REQUIRED ACTION:
Line filter on the word "result": copy each matching line from the entries.
__________________________________________________
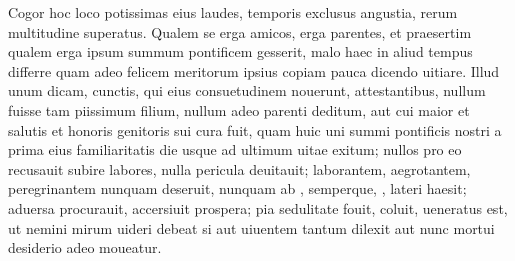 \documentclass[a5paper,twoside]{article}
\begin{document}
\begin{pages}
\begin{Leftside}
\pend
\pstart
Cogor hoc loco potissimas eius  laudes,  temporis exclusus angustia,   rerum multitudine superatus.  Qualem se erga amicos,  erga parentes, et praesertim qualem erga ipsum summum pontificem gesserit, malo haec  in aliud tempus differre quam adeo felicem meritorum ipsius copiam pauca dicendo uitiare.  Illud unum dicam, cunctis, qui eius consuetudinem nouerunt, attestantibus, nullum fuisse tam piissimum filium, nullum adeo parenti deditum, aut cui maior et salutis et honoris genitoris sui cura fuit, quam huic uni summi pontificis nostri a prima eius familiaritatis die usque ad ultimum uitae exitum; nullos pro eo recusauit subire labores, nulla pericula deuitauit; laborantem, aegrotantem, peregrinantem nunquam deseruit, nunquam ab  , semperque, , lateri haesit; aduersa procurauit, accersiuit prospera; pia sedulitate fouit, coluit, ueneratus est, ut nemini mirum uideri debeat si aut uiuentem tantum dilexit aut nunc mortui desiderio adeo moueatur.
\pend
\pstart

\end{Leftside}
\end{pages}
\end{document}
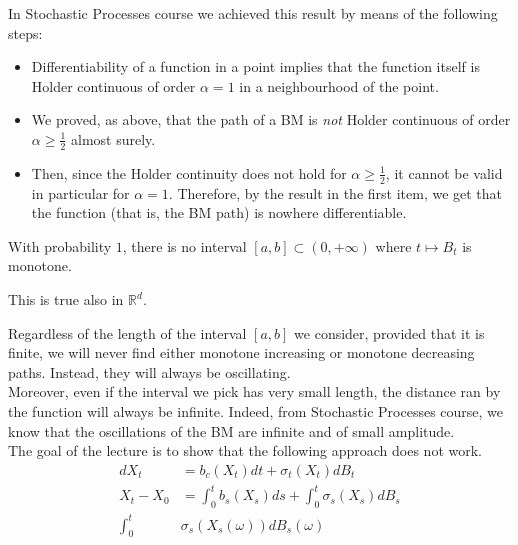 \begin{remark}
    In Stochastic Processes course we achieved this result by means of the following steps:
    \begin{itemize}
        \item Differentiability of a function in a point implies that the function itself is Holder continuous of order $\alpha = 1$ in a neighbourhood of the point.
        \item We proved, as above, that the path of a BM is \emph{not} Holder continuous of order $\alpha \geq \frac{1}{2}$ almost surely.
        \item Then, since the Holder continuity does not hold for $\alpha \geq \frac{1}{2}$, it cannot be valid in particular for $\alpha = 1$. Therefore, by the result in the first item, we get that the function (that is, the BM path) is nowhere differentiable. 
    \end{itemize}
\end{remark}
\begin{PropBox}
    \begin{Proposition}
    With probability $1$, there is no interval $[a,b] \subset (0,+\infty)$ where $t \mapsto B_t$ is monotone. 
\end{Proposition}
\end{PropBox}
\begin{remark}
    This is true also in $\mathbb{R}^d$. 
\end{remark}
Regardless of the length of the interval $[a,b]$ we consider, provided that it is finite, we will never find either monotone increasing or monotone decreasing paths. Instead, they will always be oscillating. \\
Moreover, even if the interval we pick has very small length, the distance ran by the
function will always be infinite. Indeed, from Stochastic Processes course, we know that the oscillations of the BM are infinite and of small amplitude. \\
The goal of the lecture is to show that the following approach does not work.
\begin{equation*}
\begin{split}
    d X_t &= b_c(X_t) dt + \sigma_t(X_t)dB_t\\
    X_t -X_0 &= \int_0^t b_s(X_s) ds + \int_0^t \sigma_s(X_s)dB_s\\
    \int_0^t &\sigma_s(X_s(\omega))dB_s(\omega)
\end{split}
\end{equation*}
__________________________________________________
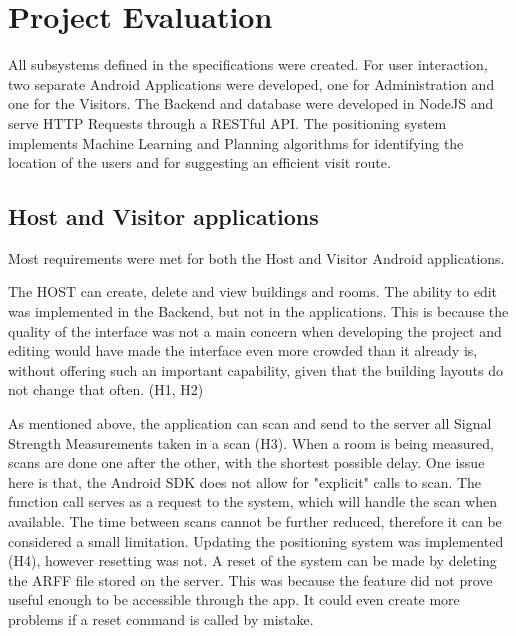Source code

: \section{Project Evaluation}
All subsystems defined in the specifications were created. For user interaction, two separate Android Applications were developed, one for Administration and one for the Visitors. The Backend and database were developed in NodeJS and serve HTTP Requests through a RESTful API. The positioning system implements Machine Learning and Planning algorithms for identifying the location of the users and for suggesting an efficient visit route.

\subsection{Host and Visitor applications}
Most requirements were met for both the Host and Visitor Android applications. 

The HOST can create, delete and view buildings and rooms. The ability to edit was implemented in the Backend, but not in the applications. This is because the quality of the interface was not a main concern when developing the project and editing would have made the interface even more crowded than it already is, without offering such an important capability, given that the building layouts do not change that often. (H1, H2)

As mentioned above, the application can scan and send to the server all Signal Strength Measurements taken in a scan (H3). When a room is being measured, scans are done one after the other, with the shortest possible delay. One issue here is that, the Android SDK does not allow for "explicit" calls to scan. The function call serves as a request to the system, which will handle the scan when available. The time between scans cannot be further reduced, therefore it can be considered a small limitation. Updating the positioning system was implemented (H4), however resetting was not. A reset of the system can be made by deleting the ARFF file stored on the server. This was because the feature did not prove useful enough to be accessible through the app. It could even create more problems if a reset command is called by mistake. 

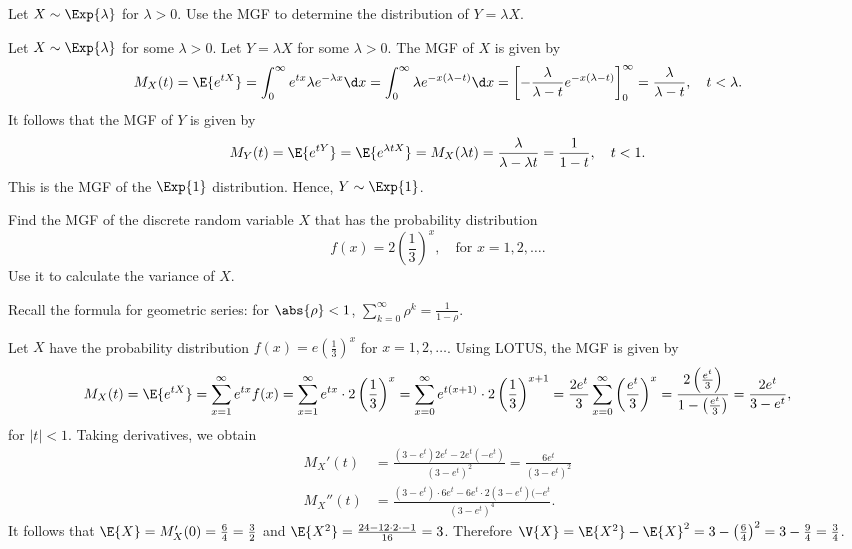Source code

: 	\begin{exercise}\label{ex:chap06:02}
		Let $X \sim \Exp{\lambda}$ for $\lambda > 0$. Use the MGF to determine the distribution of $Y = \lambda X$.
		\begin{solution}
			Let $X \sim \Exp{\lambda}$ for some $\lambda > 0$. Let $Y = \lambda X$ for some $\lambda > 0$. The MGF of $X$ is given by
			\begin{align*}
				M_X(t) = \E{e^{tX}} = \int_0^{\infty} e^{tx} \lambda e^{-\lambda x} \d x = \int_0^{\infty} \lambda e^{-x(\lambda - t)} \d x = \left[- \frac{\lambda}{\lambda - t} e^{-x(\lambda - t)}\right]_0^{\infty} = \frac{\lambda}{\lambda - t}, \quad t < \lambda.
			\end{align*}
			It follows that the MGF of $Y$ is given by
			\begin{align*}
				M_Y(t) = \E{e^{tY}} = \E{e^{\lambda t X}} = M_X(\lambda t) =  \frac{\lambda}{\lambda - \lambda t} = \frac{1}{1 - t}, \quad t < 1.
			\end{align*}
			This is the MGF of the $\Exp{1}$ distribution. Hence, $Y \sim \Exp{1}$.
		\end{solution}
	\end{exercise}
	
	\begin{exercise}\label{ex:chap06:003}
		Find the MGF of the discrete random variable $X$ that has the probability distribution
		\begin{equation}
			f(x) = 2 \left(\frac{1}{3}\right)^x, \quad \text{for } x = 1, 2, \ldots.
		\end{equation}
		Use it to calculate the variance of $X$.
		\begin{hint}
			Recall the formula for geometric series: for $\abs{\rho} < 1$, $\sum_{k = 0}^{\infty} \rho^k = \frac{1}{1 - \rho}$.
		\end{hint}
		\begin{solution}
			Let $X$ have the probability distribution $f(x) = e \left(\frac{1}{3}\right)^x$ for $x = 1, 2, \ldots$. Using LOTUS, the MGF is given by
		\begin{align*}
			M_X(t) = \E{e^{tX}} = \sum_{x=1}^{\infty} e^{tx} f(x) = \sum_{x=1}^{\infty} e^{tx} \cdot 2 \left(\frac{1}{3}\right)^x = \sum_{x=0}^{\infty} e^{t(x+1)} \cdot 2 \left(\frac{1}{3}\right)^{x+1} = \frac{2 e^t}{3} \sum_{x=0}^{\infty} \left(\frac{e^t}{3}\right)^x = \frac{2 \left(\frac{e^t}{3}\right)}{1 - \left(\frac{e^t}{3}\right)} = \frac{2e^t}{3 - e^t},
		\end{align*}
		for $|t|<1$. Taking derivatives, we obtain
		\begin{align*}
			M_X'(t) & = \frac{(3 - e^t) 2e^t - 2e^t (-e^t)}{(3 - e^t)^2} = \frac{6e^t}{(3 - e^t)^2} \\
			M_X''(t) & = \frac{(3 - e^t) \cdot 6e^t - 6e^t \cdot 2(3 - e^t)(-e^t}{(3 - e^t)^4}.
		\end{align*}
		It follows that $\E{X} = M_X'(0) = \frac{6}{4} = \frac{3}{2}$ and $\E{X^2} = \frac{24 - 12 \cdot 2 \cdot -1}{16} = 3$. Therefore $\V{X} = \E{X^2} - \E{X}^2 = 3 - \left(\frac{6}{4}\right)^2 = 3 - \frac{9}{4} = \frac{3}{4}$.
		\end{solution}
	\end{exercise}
__________________________________________________
SOLUTION BELOW:
    In Stochastic Processes course we achieved this result by means of the following steps:
        \item Then, since the Holder continuity does not hold for $\alpha \geq \frac{1}{2}$, it cannot be valid in particular for $\alpha = 1$. Therefore, by the result in the first item, we get that the function (that is, the BM path) is nowhere differentiable. 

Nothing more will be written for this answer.